(Exercise) From the first line to the last, restate every record word for word, leaving out the pictures.

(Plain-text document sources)
────────────────────

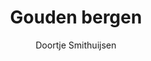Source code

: ---
title: "Gouden bergen"
author: "Doortje Smithuijsen"
isbn: ""
isbn13: ""
rating: "4"
publisher: "De Bezige Bij"
pages: ""
publishYear: "2020"
read: "2020"
goodreads_id: "51675809"
language: "nl"
---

────────────────────

(Solution for this problem)
Source code

: ---
title: "Gouden bergen"
author: "Doortje Smithuijsen"
isbn: ""
isbn13: ""
rating: "4"
publisher: "De Bezige Bij"
pages: ""
publishYear: "2020"
read: "2020"
goodreads_id: "51675809"
language: "nl"
---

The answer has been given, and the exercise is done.